25.6.22

Um punhado de notas sobre a morte

Não creio que devamos romantizar o animal. Espécies comem as crias em períodos de escassez; não as alimentam quando nelas detetam uma deficiência. O animal é frio se as circunstâncias forem duras.

No entanto, uma profunda lassidão faz esquecer os instintos, os mais alegres. A vida e a moral sucumbem de diversas formas. Confiamos em instituições e ignoramos o corpo sábio (Jünger). Ainda que insuficientes, são eficazes em milhares de casos. Graças a elas, pelo menos, o trágico ainda tem a oportunidade de ser experienciado como tal.

Melancolia de Rimbaud: "Mas a visão da justiça é prazer que só a Deus pertence".

A cegueira exime decisões em causa própria, garante o processo; mas a tecnicidade jurídica invalida a sabedoria e até o mínimo bom-senso. Tornaram-se inúteis e ilegais. Não se deveria dispensar o "coração pensante" (Filomena Molder), cuja afinação é o efetivo exercício político. Verso importante, quando o discernimento geral são números: "A fome dos outros é o único real" (Grabato Dias).

Certos sintomas podem ser considerados ultrajantes, mas o quadro global é considerado certo e válido, e somos muito profissionais e queridos e sofisticados. Não há dinamite suficiente para sujeitos apessoados — para os ciclopes, as coisas estão bem, o mal identificado num certo bairro, na casa aquela. O mal será sempre posto de quarentena. Amanhã o dia continuará a solicitar o correto e a morte, não o moral, nem o ético. Foucault: "O homem de tropa é, antes de tudo, um fragmento do espaço móvel, antes de ser uma coragem ou uma honra". Frase terrível que, em síntese, explica uma terraplanagem axiológica.

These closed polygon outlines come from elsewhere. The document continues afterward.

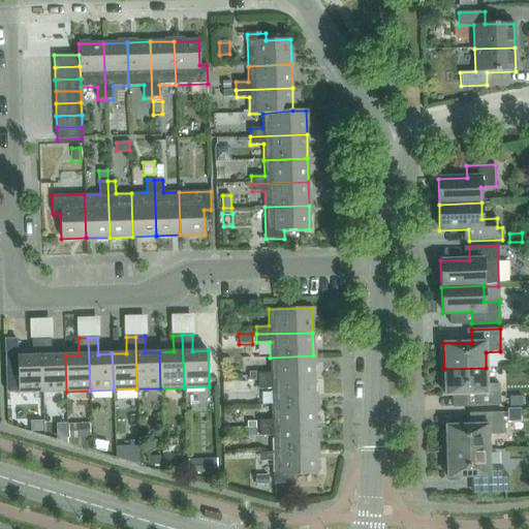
[(4,341),(5,369),(5,392),(18,392),(18,393),(42,392),(41,339),(31,340),(32,356),(18,356),(17,340),(4,341)]
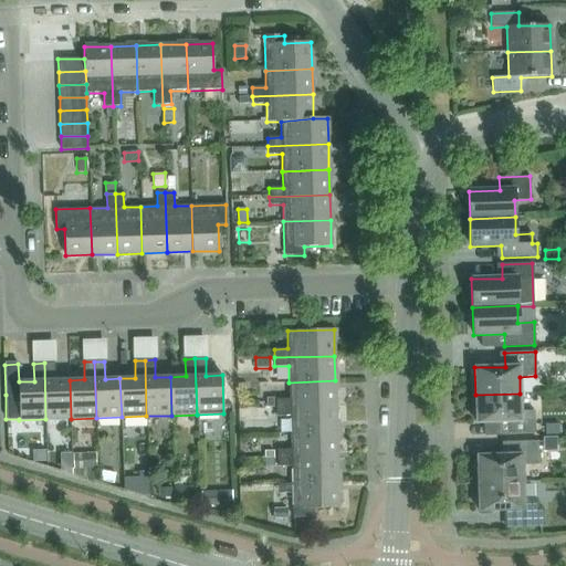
[(54,363),(44,363),(45,419),(71,419),(70,380),(54,380),(54,363)]
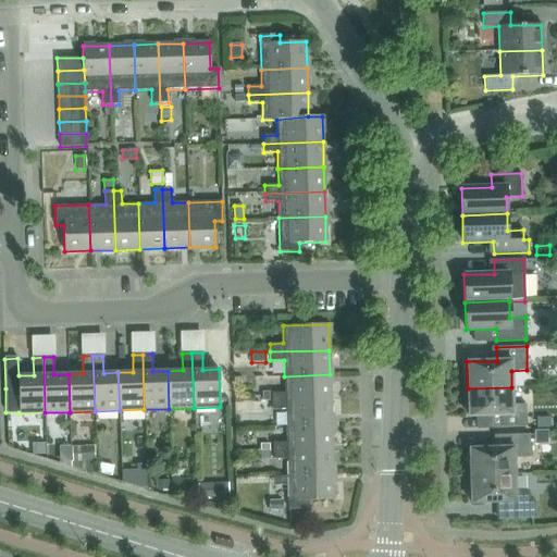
[(271,393),(271,401),(331,399),(330,374),(284,376),(285,393),(271,393)]
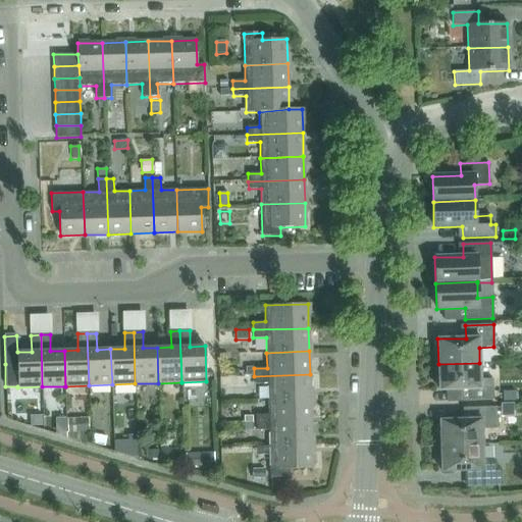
[(493,400),(492,388),(492,379),(480,379),(479,363),(438,364),(438,390),(467,389),(468,401),(493,400)]
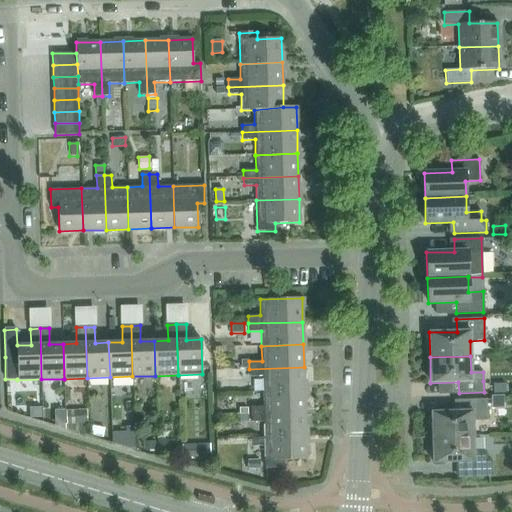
[(262,376),(263,391),(304,390),(304,367),(249,369),(250,377),(262,376)]
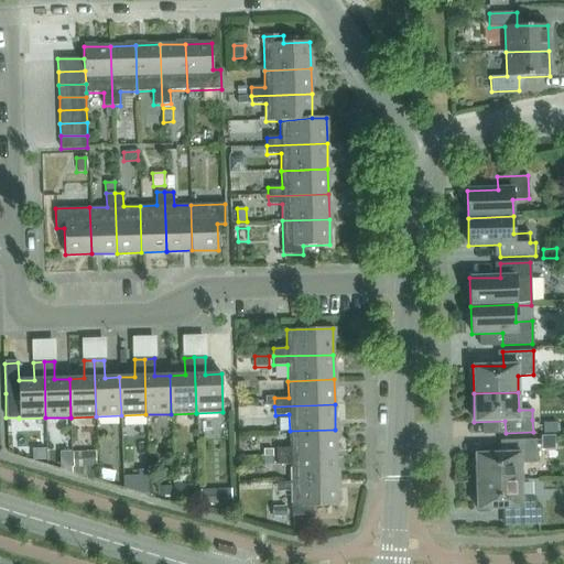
[(266,407),(255,407),(256,418),(271,416),(270,407),(266,407)]
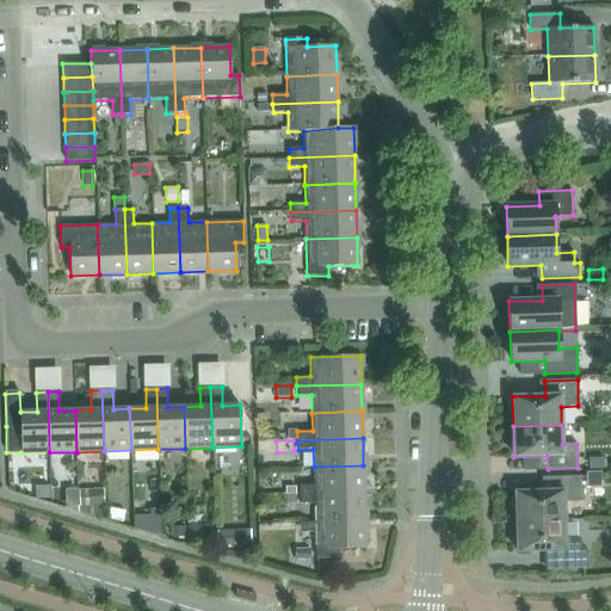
[(602,458),(587,460),(588,470),(602,469),(602,458)]
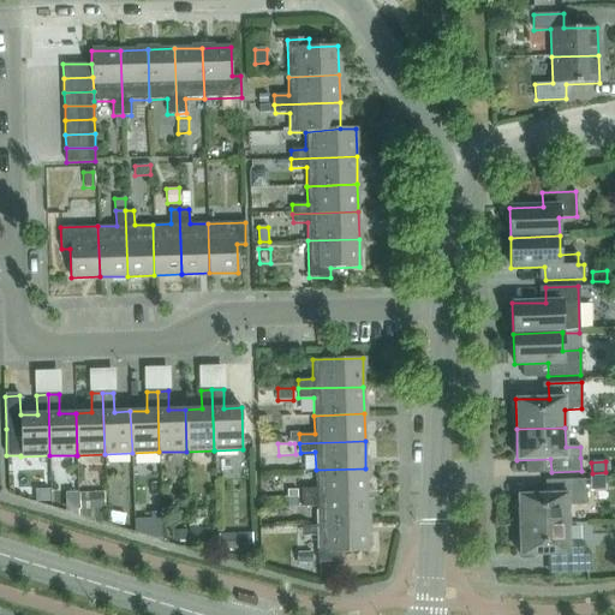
[(302,489),(302,499),(366,496),(365,469),(316,470),(316,489),(302,489)]
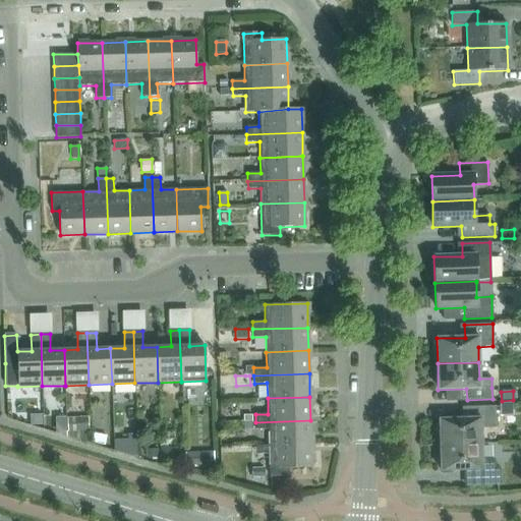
[(512,403),(500,403),(500,415),(512,414),(512,403)]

Destruir o lugar, todos os lugares, com o seu pequeno inferno, o seu pequeno paraíso: "Tudo o que é verdadeiramente moral começa depois de a moral ser removida" (Cioran).

O rasto da existência que não funciona; até certo ponto, pois ainda vê e ouve e fala, ainda um pouco consome. Existência que nunca conheceu o seu drama e, no frente a frente com o tempo, sucumbiu terrivelmente. De uma ponta à outra, a renúncia ao mais íntimo, seja quando participa, ou apenas deve sobreviver.

"Não se pode começar frase nenhuma sem que te ponhas a olhar como se fosses ouvir a tua condenação" (Kafka). A dor enquanto delicadeza infernal e angélica. Impossível um grito.